#### Text segment:
= 2017 Scottish Rally Championship =

The Scottish Rally Championship is a rallying series run throughout Scotland over the course of a year, that comprises seven gravel surface events.

The 2017 season began in the snow-covered forest tracks around Inverness on 18 February, with the season finale taking place around Castle Douglas on 9 September.
Driver Jock Armstrong and regular co-driver Paula Swinscoe started the season as defending champions having won the 2016 Championship.

Aberdeen based haulage company ARR Craib sponsored the series for the fifth year in a row.

Following the Grampian Stages in August Euan Thorburn and regular co-driver Paul Beaton were declared champions in their Ford Fiesta R5. With only one event left to run the pair were uncatchable in the points table.

#### Extracted information:
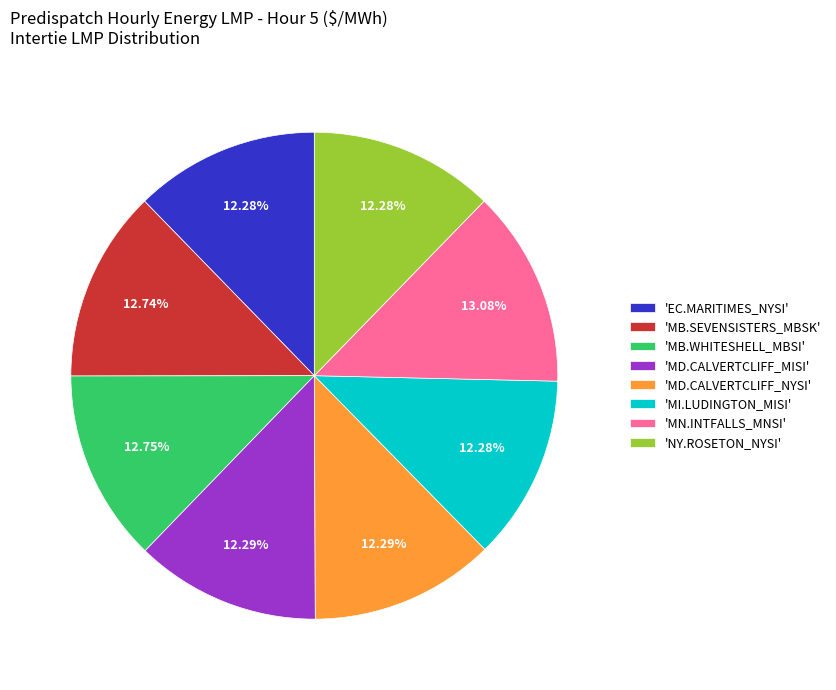

Does any single category account for the majority?

No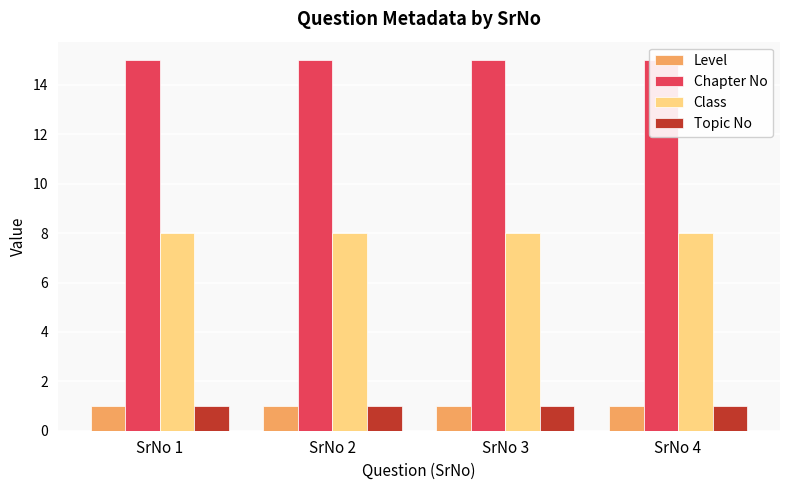

Reading left to right, transcribe all the data shown in this chart.

Level: 1	1	1	1
Chapter No: 15	15	15	15
Class: 8	8	8	8
Topic No: 1	1	1	1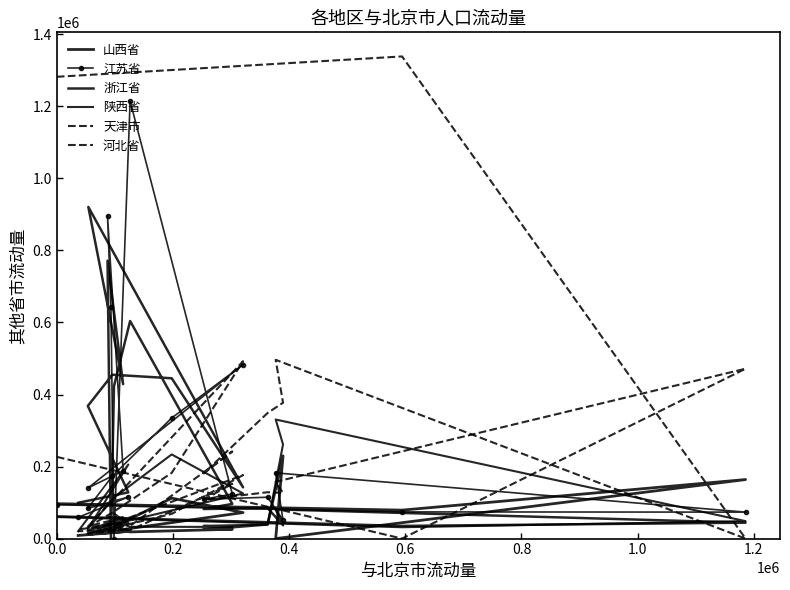

Where is the first local minimum for 陕西省?

0.2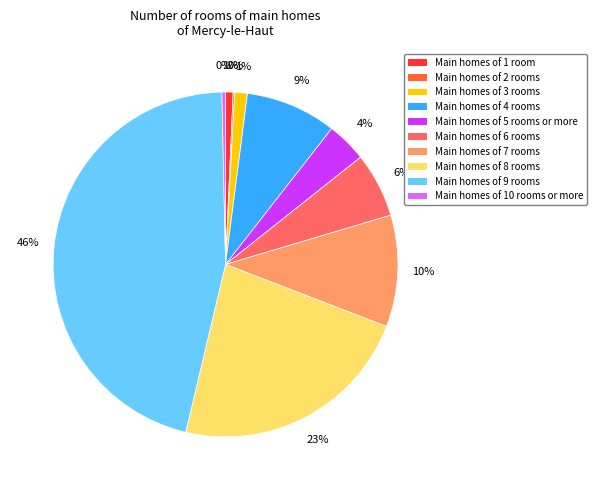

To the nearest percent, what is the difference between the largest and smallest slice percentages?

46%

#### Exercise set:
A – Summarize the 2017 Scottish Rally Championship text in two sentences.
B – According to the 2017 Scottish Rally Championship text, which company sponsored the series?
C – From the 2017 Scottish Rally Championship text, reproduce the passage from "Aberdeen based haulage" to "the points table.".

#### Answers for the exercise:
A – The 2017 Scottish Rally Championship, a seven-event gravel series sponsored for the fifth straight year by ARR Craib, ran from 18 February around Inverness to 9 September around Castle Douglas. Jock Armstrong and Paula Swinscoe started the season as defending champions, but Euan Thorburn and co-driver Paul Beaton were declared champions in their Ford Fiesta R5 after the Grampian Stages in August.

B – ARR Craib, an Aberdeen-based haulage company.

C –
Aberdeen based haulage company ARR Craib sponsored the series for the fifth year in a row.

Following the Grampian Stages in August Euan Thorburn and regular co-driver Paul Beaton were declared champions in their Ford Fiesta R5. With only one event left to run the pair were uncatchable in the points table.